--- Extrait de texte ---
LIBREVILLE, 27 juin 2026 (AGP) – Le président de la Fédération des Entreprises du Gabon (FEG), Alain-Claude Kouakoua, est revenu à l’occasion de l’ouverture du Gabon Economic Forum, sur l’engagement de sa structure à se tenir aux côtés de l’État pour faciliter l’apurement de la dette auprès des entreprises.
AGP : Comment la FEG contribue-t-elle à faciliter le règlement de la dette intérieure auprès des entreprises ?
Alain-Claude Kouakoua : ” Nous avons travaillé avec la Task Force et le ministère de l’Économie pour définir une stratégie visant à apurer la dette intérieure. D’ici le 15 juillet 2026, nous allons restructurer cette dette et trouver des mécanismes de remboursement. L’État ne peut pas la payer en totalité, mais nous allons établir un échéancier pour permettre à tout le monde de récupérer son dû. Je pense que d’ici cinq ans, nous devrons également alléger la charge des banques et du Trésor”.
Qu’en est-il de la dette de la CNAMGS ?
“La CNAMGS sera auditée pour mieux évaluer la situation, en particulier le Fonds 3 dédié aux Gabonais économiquement faibles. Nous sommes sûrs que 1 350 000 Gabonais ne peuvent pas tous être économiquement faibles. Après cela s’ensuivra une restructuration”.
Le PNCD 2026-2030 fixe l’appui du secteur privé à 18 000 milliards FCFA sur les 27 000 milliards FCFA nécessaires. Comment le secteur privé gabonais compte-t-il y répondre ?
“Des discussions vont s’ouvrir la semaine prochaine avec le ministre de la Planification pour justement débattre de ce plan du PNCD. Pour trouver le financement nécessaire, nous pourrons avoir recours à des levées de fonds”.
--- Données affichées ---
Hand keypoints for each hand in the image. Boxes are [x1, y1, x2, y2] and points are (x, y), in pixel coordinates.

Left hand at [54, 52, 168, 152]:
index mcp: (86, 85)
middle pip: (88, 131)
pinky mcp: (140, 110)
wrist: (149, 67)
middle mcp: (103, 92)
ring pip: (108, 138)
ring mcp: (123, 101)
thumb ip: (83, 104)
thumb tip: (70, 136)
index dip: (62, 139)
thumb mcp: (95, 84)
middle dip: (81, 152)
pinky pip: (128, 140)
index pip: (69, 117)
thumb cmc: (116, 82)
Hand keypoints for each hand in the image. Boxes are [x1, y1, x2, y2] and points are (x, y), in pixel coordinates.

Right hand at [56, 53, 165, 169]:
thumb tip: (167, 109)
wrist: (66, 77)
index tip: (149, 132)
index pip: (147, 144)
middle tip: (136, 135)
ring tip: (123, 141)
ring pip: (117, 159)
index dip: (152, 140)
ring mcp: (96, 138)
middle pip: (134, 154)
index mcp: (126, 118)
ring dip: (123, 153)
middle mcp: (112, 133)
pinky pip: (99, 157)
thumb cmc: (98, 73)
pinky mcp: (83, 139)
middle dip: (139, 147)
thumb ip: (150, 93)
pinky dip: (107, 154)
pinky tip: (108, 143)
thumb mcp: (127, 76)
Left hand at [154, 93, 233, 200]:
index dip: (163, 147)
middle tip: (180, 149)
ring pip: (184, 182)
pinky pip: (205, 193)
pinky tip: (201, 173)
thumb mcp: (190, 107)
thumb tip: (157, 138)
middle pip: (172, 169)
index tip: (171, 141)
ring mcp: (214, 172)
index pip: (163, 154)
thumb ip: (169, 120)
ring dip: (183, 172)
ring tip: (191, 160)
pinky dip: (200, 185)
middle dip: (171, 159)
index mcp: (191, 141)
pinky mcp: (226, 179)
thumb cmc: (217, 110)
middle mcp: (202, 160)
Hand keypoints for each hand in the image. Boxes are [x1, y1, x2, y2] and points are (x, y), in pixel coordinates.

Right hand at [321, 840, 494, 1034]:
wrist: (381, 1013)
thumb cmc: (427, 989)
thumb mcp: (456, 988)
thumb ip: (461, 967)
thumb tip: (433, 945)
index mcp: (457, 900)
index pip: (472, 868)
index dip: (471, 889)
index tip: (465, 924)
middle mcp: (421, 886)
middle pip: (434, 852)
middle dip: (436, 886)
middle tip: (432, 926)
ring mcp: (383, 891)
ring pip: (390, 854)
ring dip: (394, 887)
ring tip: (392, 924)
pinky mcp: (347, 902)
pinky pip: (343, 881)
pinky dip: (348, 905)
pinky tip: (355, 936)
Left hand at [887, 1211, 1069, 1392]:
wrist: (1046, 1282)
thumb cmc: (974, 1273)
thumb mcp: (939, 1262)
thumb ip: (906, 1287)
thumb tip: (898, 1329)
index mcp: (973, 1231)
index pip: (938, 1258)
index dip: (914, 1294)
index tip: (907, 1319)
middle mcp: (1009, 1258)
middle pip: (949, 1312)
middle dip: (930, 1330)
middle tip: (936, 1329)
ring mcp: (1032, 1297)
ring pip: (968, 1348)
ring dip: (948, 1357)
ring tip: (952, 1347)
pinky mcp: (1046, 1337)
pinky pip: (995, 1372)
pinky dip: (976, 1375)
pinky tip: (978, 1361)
---
* **Tâche à réaliser**
D'après l'entretien avec le président de la FEG, avec quel ministre des discussions sur le PNCD doivent-elles s'ouvrir la semaine prochaine ?

* **Réponse rédigée**
Avec le ministre de la Planification.